### 読解文
%%
アウトカムの難しさ

アウトカムとは、臨床上の成果や結果である。それを確立された評価方法によって数値化することが求められている。これは社会保険制度で成り立っているリハビリテーションでも確かに重要であり、これから苦しくなってくる時勢では当然求められてくる。費用対効果のより高いサービスをしなさいということである。

 

一方で訪問リハビリテーションでは急性期から回復期と一般的に呼ばれる発症から1年を経過した患者さんを対象とすることがほとんどだ。そのためなかな目に見える効果というものも直ぐには出なかったり、短期間で効果が出てもその後右肩上がりに良くなっていくということも難しい。だから「維持する」ということも患者さんと決める目標のひとつとなってしまう。

 

維持というと何も変わっていないかのようである。しかしほとんどの患者さんが高齢者であり、病気、それに伴う障がいだけではなく、「加齢」という行き続けるかぎり起きる下降的な変化がある。したがって現在の生活を維持できているということは、放っておくと下降するラインを引き上げているということでもある。ところがアウトカムとして数値化した場合にはそれは変化なしとなる。それはひとつの結果である事は間違いなく、しかしその数値だけで判断していいのか療法士としてずっとモヤモヤした気持ちを持ちながら働いている。
%%
### 提供資料
%%
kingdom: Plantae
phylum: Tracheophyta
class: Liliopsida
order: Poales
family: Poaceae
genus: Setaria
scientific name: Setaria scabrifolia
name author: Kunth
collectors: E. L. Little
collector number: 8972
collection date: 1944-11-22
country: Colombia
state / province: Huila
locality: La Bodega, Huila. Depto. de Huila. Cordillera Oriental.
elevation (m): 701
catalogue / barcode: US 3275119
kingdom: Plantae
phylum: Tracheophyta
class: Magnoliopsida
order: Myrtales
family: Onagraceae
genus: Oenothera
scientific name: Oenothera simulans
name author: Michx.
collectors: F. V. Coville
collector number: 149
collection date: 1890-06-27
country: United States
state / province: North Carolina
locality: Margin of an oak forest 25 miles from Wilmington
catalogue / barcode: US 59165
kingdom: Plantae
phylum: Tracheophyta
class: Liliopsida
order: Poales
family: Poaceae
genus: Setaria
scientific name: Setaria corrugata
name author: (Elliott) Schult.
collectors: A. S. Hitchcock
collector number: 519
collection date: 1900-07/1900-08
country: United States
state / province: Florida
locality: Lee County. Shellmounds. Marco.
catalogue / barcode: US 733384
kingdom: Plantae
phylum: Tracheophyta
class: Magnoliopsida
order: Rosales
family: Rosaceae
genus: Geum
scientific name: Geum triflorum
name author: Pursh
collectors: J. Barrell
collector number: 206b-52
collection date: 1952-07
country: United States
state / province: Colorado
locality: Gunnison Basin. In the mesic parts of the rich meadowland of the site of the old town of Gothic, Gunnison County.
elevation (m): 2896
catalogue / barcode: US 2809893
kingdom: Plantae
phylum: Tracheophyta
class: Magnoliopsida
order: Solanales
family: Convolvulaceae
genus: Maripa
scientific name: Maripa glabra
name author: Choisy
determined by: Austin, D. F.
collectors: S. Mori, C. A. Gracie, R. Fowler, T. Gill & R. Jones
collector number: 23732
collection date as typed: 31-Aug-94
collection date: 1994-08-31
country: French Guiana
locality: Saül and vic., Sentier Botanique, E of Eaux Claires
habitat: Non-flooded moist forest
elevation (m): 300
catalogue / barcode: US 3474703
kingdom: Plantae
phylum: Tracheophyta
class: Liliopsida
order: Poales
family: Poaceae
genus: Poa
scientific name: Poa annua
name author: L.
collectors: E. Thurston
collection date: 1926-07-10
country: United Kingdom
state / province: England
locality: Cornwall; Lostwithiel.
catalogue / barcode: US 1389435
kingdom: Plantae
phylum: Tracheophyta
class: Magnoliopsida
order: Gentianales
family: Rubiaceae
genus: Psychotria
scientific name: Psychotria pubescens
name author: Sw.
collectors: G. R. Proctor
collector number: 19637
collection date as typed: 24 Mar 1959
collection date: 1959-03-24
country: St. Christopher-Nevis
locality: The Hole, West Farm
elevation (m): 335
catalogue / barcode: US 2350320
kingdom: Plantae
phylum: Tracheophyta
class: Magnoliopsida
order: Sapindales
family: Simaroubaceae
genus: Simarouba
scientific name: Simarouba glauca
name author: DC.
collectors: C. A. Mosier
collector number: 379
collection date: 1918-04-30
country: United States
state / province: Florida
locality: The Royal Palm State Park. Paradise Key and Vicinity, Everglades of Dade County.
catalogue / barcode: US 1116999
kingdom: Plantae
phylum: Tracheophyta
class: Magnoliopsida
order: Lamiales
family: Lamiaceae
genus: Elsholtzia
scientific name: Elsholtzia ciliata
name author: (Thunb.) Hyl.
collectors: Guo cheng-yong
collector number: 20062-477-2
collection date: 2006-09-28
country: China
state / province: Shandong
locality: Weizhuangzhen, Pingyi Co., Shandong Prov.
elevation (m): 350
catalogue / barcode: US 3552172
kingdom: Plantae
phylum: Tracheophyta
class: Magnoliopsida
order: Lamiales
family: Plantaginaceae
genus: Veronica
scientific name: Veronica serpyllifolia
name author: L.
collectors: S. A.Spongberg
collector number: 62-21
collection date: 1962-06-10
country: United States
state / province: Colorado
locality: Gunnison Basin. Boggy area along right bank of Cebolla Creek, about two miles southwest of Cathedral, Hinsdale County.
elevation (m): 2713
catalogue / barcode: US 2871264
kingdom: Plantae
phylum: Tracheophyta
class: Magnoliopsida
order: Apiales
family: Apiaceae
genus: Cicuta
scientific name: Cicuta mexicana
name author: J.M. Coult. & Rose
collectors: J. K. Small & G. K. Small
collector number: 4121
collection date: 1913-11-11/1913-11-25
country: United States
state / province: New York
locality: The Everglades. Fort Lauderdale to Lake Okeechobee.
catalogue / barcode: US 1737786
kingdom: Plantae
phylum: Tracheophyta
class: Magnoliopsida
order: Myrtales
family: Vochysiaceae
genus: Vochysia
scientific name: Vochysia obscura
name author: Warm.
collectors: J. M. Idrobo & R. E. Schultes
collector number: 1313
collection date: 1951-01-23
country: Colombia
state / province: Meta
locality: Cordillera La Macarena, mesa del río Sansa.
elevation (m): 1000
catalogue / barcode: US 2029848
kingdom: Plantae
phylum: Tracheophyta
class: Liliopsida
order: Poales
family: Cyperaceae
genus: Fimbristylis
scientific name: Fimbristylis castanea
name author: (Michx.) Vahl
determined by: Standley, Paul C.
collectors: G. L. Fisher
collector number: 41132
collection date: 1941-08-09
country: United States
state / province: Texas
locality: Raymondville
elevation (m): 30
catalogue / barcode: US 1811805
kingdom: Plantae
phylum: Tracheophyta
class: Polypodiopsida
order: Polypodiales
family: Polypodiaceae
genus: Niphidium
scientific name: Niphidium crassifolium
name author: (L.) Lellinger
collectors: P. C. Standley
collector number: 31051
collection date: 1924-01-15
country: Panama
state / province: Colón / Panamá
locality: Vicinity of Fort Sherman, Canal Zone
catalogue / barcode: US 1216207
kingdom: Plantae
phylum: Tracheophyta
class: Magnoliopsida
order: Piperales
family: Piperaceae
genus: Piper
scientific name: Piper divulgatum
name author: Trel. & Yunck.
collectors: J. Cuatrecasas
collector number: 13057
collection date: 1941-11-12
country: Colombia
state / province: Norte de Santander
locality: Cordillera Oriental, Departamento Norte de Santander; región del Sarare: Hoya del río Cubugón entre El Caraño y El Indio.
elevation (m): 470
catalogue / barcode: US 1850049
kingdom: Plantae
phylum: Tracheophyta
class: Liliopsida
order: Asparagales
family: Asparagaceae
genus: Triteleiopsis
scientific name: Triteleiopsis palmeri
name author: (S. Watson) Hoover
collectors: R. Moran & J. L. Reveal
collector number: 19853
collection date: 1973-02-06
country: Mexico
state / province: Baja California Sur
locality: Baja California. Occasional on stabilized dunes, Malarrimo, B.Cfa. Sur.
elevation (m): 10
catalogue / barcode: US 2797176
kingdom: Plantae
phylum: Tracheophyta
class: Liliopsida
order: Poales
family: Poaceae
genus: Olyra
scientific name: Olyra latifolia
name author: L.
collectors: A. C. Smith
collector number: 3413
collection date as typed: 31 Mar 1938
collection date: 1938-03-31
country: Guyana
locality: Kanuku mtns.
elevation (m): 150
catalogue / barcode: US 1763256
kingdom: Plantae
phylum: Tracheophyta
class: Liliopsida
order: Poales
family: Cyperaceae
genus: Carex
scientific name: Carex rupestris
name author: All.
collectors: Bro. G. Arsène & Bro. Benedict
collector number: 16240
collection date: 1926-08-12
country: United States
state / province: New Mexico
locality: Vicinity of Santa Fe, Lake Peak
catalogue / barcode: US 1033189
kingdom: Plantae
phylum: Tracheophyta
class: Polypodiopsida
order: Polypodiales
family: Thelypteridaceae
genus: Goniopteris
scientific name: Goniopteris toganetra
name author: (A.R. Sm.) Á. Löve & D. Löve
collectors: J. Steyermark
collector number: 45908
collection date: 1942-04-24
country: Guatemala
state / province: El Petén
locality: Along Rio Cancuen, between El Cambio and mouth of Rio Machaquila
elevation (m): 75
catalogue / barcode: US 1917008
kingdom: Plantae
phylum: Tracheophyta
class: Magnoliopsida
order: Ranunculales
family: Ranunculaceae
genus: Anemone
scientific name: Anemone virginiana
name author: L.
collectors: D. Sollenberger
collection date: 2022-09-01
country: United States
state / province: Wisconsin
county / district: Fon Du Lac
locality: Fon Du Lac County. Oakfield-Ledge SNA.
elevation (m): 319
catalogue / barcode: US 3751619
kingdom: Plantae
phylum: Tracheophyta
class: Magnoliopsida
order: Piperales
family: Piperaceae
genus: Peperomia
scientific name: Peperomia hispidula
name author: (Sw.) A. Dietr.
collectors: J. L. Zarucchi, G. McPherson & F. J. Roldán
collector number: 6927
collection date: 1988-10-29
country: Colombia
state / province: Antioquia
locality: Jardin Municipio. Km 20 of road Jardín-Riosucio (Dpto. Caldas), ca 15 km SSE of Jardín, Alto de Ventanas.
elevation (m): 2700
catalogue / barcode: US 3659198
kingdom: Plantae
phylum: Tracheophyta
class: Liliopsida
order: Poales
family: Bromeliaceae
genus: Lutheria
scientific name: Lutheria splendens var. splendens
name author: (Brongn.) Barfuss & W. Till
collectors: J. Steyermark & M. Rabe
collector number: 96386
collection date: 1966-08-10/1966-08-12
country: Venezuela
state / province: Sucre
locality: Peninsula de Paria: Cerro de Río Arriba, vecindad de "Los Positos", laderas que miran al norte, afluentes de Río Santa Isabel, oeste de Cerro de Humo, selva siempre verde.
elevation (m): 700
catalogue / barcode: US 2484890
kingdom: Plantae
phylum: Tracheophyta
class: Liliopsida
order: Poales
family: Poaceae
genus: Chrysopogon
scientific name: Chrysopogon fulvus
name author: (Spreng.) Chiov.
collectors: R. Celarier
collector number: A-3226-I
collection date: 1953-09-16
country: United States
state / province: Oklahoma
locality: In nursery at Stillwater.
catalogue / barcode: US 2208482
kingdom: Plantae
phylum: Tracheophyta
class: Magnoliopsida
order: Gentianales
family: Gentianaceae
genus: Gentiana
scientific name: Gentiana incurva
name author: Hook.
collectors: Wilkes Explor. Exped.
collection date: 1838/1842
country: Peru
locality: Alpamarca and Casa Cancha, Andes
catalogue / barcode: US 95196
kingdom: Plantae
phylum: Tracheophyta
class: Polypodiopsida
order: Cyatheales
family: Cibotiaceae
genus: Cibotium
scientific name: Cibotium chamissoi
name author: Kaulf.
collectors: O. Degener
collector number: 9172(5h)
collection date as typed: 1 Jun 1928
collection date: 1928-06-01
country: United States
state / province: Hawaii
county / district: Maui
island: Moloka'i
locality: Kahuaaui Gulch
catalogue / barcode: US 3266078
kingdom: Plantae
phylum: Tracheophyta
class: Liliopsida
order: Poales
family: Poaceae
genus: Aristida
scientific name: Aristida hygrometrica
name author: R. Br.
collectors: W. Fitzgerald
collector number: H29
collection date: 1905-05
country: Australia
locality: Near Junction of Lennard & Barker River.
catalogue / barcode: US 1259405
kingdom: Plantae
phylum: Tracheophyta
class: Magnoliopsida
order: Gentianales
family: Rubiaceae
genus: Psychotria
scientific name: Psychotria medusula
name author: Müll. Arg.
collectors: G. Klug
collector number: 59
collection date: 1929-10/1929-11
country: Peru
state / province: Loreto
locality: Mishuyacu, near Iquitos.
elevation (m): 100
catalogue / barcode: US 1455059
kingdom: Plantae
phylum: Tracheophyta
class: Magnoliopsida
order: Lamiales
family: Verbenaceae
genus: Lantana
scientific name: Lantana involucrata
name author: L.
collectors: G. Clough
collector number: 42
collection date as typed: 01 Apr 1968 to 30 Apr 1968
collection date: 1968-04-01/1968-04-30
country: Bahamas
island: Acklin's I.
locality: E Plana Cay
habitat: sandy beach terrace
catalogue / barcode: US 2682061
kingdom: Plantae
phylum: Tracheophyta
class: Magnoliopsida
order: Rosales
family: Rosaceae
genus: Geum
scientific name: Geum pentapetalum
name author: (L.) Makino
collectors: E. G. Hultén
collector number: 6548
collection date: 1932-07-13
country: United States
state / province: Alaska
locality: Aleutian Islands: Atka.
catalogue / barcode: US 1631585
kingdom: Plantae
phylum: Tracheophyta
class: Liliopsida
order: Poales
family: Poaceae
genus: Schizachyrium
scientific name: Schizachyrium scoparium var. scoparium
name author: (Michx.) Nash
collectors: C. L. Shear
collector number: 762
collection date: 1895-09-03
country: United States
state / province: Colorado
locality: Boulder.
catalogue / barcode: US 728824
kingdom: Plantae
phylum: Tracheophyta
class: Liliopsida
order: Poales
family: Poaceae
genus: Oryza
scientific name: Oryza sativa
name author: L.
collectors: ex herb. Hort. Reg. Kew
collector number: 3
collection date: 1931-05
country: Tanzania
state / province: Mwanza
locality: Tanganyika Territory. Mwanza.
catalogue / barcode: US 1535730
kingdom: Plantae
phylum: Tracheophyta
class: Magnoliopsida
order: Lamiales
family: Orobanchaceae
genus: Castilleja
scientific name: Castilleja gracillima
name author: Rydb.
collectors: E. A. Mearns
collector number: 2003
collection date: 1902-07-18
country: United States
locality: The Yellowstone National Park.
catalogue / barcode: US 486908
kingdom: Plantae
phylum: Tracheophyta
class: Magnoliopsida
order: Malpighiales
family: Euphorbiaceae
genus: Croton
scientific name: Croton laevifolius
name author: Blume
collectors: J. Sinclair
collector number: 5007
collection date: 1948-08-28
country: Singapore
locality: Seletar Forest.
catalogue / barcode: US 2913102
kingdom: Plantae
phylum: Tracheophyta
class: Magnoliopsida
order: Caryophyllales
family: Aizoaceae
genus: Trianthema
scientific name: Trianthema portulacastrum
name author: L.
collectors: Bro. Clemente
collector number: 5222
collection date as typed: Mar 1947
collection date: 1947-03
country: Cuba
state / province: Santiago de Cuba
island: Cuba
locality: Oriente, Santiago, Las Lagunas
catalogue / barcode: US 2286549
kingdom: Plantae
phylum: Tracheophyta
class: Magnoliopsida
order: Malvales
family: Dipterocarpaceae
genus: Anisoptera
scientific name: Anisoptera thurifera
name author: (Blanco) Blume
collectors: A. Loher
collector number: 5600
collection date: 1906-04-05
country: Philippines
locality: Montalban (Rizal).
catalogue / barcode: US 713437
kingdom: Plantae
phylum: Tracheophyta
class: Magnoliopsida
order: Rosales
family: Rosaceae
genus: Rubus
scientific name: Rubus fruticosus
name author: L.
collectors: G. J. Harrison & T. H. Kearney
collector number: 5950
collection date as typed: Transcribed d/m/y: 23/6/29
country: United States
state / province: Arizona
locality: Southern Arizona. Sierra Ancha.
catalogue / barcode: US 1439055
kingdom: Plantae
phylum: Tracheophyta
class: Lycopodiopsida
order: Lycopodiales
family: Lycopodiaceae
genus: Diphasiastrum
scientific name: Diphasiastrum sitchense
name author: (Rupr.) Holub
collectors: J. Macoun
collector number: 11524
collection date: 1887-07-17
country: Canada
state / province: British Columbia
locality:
%%
### 設問一覧
(1) 読解文のうち、「アウトカムとは、臨床上の成果」で始まり「目標のひとつとなってしまう。」で終わる部分を一字一句違えずに書き出してください。
(2) 次の(a)〜(c)が読解文の内容と一致するかを「はい」か「いいえ」で答え、判断の決め手となる読解文の語句を正確に引用してください。
(a) アウトカムとは、臨床上の成果や結果のことである。
(b) 生活を維持できている状態をアウトカムとして数値化すると、改善として表れる。
(c) 訪問リハビリテーションでは、短期間で効果が出ればその後も右肩上がりに良くなっていくことが多い。

### 解答一覧
(1)
アウトカムとは、臨床上の成果や結果である。それを確立された評価方法によって数値化することが求められている。これは社会保険制度で成り立っているリハビリテーションでも確かに重要であり、これから苦しくなってくる時勢では当然求められてくる。費用対効果のより高いサービスをしなさいということである。

 

一方で訪問リハビリテーションでは急性期から回復期と一般的に呼ばれる発症から1年を経過した患者さんを対象とすることがほとんどだ。そのためなかな目に見える効果というものも直ぐには出なかったり、短期間で効果が出てもその後右肩上がりに良くなっていくということも難しい。だから「維持する」ということも患者さんと決める目標のひとつとなってしまう。

(2)
(a) はい。「アウトカムとは、臨床上の成果や結果である。」
(b) いいえ。「ところがアウトカムとして数値化した場合にはそれは変化なしとなる。」
(c) いいえ。「短期間で効果が出てもその後右肩上がりに良くなっていくということも難しい。」